4.3. Frequency characteristic

Fig. 11 represents the excitation frequency variation with velocity. Theoretically, the first-order frequency of the acoustic mode of the resonator is 1417 Hz and the third-order is 4150 Hz [22], respectively. The excitation frequencies are distributed near the acoustic modes of the resonator, which indicates that there are captured. With different velocity segment, the excitation frequency is different, and there will be presented frequency conversion from the first-order to the third-order and from the third-order to the first-order.

Fig. 11. Excitation frequency variation with velocity

 Excitation frequency variation with velocity

Specifically, within the velocity range of 20 to 60 m/s, the excitation frequency is distributed on the first-order. Within the range of 70 to 90 m/s, it begins transition from the first order to the third order. The pressure curve and frequency spectrum at point A with velocity of 80 m/s can be shown in Fig. 12. Within the range of 100 to 140 m/s, it is fully distributed on the third-order frequency. The pressure curve and frequency spectrum at point A with velocity of 120 m/s can be shown in Fig. 13. Within the range of 150 to 170 m/s, it begins transition from the third order to the first order. Within the range of 180 to 200 m/s, it is distributed on the first-order again.
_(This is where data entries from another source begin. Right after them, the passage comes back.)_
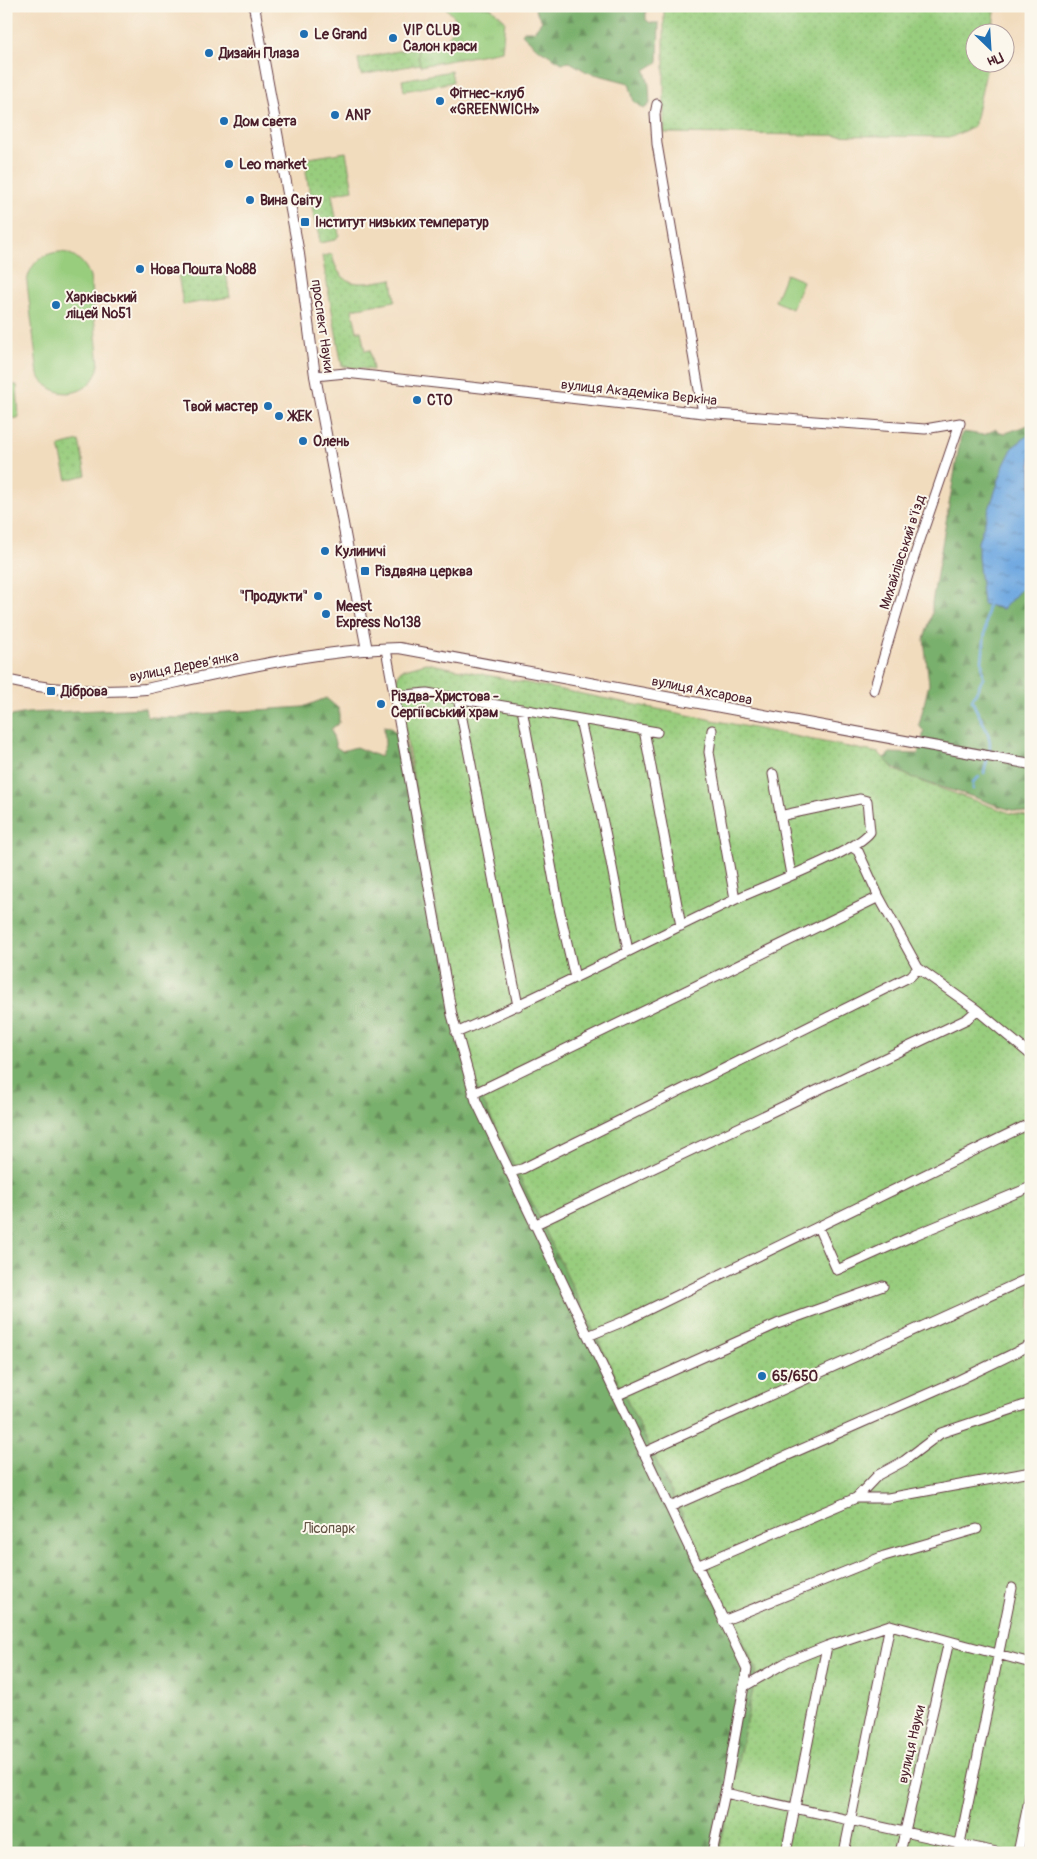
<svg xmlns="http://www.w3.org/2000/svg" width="1037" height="1859" font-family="Pangolin,sans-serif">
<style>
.grass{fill:url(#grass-tufts);stroke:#727654}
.forest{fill:url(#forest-firs);stroke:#62684c}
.park{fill:url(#park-dots);stroke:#727654}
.pitch{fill:#99cd7e;stroke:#727654}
.water{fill:url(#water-ripples);stroke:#5e6486}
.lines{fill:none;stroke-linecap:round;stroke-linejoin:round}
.stream{stroke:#72aae1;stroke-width:2.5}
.minor-casing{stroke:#633b41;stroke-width:11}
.major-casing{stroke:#633b41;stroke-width:12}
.minor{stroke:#fff;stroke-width:9}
.major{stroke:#fff;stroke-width:10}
.poi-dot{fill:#1f6fb2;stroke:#fbf7ec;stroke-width:2}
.labels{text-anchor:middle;stroke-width:4;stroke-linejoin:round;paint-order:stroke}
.poi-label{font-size:14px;font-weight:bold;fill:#4a1f2b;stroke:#fbf7ec;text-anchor:start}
.street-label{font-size:14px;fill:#4a1f2b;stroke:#fbf7ec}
.park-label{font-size:14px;fill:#625344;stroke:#fbf7ec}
</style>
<defs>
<pattern id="grass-tufts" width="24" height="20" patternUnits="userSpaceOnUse" patternTransform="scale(1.25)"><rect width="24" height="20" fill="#99cd7e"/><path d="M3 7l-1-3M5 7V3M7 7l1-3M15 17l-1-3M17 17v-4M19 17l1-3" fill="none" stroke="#85b06d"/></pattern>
<pattern id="forest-firs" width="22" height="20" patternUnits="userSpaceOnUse" patternTransform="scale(1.25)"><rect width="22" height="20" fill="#7ab06d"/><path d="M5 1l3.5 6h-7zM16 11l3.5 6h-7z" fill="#668f5a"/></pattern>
<pattern id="park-dots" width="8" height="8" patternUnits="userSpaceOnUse" patternTransform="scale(1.25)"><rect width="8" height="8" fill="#99cd7e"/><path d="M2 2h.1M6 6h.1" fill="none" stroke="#85b06d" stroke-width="1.8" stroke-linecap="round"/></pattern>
<pattern id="water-ripples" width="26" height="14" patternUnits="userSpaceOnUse" patternTransform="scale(1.25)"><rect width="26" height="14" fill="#72aae1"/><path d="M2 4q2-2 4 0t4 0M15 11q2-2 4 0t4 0" fill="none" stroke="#608ab7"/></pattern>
</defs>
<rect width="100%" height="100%" fill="#fbf7ec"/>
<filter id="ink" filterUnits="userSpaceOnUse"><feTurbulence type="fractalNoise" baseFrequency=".02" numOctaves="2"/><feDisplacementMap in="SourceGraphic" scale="10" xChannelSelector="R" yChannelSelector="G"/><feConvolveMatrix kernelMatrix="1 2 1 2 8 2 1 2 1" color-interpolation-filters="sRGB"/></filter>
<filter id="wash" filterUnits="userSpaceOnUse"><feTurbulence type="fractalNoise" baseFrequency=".0096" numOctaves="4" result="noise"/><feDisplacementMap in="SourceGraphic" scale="20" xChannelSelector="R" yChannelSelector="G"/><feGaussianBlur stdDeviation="1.12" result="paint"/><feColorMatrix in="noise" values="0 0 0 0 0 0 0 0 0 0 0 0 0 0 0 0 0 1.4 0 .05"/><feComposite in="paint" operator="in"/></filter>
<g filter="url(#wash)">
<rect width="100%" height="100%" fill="#f2dcbe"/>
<path class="grass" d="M444 6H489L505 20 502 51 420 66 417 49 444 43 459 22Z"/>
<path class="forest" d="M536 6H646V20L651 23H659L658 62 645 70 649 85 650 104 644 109 634 102 629 83 587 72 570 62 562 63 537 48 522 34 524 31H534L542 21 535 10Z
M1031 424V814C1007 811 987 801 964 794 936 785 906 780 883 759L890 753 918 754 924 732 919 725 929 684 924 639 932 614V603L961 435 963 432 984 435 996 429 1003 434Z
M326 698 339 709V723L331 729 336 747 342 751 356 747 380 757 385 745 384 726 390 727 396 733 402 730 480 1095 757 1670 719 1853H6V717L27 713 145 708 147 717 180 718 197 714 303 707Z"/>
<path class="park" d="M664 6H996L992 32H974V62L988 63 974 126 952 137 664 133Z
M417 47 420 64 361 75 358 59Z
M451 71 453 82 404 91 402 80Z
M346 152 353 190 332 194 339 235 335 240 319 243V230L316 229 306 172 307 168 303 159Z
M332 254C340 291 362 284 392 279L395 301 352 309 357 331H361L365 351 370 350 373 370 342 366 322 256Z
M225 266 230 297 183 305 178 274Z
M79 441 86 475 67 480 59 446Z
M426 663 879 753 895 770 925 783 1010 813 1031 817V1853H719L757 1670 480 1095 458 1028 396 680 401 670Z"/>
<path class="pitch" d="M62 252C76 254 85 263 90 276L99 365C93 397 54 403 38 375L27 283C29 264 43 252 62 252Z
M786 274 803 281 792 309 775 301Z
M6 385H17L19 418 6 419Z"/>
<path class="water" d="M1031 433V578L1003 609 983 604 978 557V542L1004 465 1013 447Z"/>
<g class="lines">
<path class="stream" d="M988 603 982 661 983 678 972 700C979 720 994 732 989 754
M984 773 987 760
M973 789V782L979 777"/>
</g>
</g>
<g filter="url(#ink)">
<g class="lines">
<g class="minor-casing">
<path id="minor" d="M657 104 655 114 657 144 703 413
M315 376 346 373 703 413 925 429 960 423 908 575 874 690
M386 649 452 1015 476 1101 747 1669 725 1793 712 1853
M395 696 427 693 657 732
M458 698 518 1006
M522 709 559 908 575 978
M580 720 606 836 628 951
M644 730 681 926
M712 730 709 752 735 899
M773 774 781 819
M852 847 858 851 879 897 918 968 977 1010 1031 1055
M456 1033C550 992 641 944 734 900 761 887 855 853 870 832L867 801 860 799 784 815 781 819 791 875
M473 1094 879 897
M509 1172 522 1169 911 976 918 968
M534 1225 967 1019 977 1010
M818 1227 837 1270 915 1235 1031 1187
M588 1336 627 1320 1031 1123
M616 1396 777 1324 883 1286
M643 1453 1031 1277
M856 1498H888L1031 1472
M670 1507 959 1380 1031 1345
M697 1566 856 1498 878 1475 904 1461 941 1433 1031 1403
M723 1621 884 1556 977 1529
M743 1687 787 1662 827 1646 890 1625 1031 1663
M725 1793 1001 1853
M786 1853 827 1646
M844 1853 890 1625
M900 1853 949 1641
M958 1853 1012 1588
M1018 1853 1031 1790"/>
</g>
<g class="major-casing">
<path id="major" d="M254 6 299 254 315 376 367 650
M6 680C52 691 99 693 146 689 229 671 314 650 399 648L1031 764"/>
</g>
<use href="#minor" class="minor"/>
<use href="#major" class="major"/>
</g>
</g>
<g class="poi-dot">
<circle cx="304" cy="34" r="5"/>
<circle cx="393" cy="38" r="5"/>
<circle cx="209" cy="53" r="5"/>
<circle cx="440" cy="101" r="5"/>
<circle cx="335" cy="115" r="5"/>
<circle cx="224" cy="121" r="5"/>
<circle cx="229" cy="164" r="5"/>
<circle cx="250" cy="200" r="5"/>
<rect x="300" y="217" width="10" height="10" rx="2.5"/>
<circle cx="140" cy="269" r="5"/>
<circle cx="56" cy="305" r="5"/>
<circle cx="417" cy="400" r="5"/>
<circle cx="268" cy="406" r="5"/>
<circle cx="279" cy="416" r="5"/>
<circle cx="303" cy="441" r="5"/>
<circle cx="325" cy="551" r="5"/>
<rect x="360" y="566" width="10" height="10" rx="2.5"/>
<circle cx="318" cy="596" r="5"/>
<circle cx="326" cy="614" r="5"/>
<rect x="46" y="686" width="10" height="10" rx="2.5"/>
<circle cx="381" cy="704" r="5"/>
<circle cx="762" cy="1376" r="5"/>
</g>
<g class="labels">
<g class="poi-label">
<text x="403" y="35">VIP CLUB<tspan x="403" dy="16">Салон краси</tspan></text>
<text x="314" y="39">Le Grand</text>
<text x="219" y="58">Дизайн Плаза</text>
<text x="450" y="98">Фітнес-клуб<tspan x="450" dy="16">«GREENWICH»</tspan></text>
<text x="345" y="120">ANP</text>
<text x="234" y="126">Дом света</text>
<text x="239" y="169">Leo market</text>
<text x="260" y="205">Вина Світу</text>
<text x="315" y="227">Інститут низьких температур</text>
<text x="150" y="274">Нова Пошта №88</text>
<text x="66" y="302">Харківський<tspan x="66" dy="16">ліцей №51</tspan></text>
<text x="427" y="405">СТО</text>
<text x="258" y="411" text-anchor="end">Твой мастер</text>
<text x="289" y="421">ЖЕК</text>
<text x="313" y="446">Олень</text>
<text x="335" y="556">Кулиничі</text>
<text x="375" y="576">Різдвяна церква</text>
<text x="308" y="601" text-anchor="end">"Продукти"</text>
<text x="336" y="611">Meest<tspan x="336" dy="16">Express №138</tspan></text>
<text x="61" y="696">Діброва</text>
<text x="391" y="701">Різдва-Христова -<tspan x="391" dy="16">Сергіївський храм</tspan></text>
<text x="772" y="1381">65/650</text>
</g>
<g class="street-label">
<text transform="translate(323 326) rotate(82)" y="5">проспект Науки</text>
<text transform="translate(639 392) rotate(6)" y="5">вулиця Академіка Вєркіна</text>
<text transform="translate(902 552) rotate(-72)" y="5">Михайлівський в'їзд</text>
<text transform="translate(184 666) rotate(-11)" y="5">вулиця Дерев’янка</text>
<text transform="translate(702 690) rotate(11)" y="5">вулиця Ахсарова</text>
<text transform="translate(911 1744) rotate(-77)" y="5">вулиця Науки</text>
</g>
<g class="park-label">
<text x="329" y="1533">Лісопарк</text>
</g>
</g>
<rect width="1037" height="1859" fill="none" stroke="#fbf7ec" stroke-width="25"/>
<g transform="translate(990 48) rotate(155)"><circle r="24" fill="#fbf7ec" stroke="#b4a19f"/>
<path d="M0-4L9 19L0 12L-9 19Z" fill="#1f6fb2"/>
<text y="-8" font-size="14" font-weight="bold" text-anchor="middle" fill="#4a1f2b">Пн</text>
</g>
</svg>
Fig. 12. Pressure at point A with velocity of 80 m/s

 Pressure at point A with velocity of 80 m/s

a) Pressure variation with time

 Pressure at point A with velocity of 80 m/s

b) FFT

Fig. 13. Pressure at point A with velocity of 120 m/s

 Pressure at point A with velocity of 120 m/s

a) Pressure variation with time

 Pressure at point A with velocity of 120 m/s

b) FFT

5. Conclusions

In this paper, the characteristics of multi-harmonic excitation of the piezoelectric generator are simulated and analyzed. The results are as follow:

1) The pressure and the volume flowrate inside the resonator finally approximate a stable sinusoidal waveform after a short oscillation. The maximum magnitude of volume flow rate occurs at the open end of the resonator while the pressure reaches the maximum magnitude at the closed end.

2) The phase difference between the curve of pressure and axial velocity is about 90 degree, which indicates the existence of a standing wave sound field formed inside the resonator. The repeated compression and expansion of air inside the resonator can provide a stable excitation source.

3) The excitation frequencies of the generator are captured by the acoustic modes of the resonator. With different velocity segment, the frequencies are presented conversion between the first order and the third order. The multi-harmonic excitation energy exchange scheme can improve the adaptive range of the airflow velocity.

Acknowledgements

The research is financially supported by the Jiangsu Colloge “Qing Lan Project” of China, the Jiangsu Colloge Natural Science Foundation of China, the Changzhou Applied Basic Research Plan of China (CJ20200010), the High-end Research Project of Jiangsu Vocational Professional Teacher of China (2020GRGDYX036).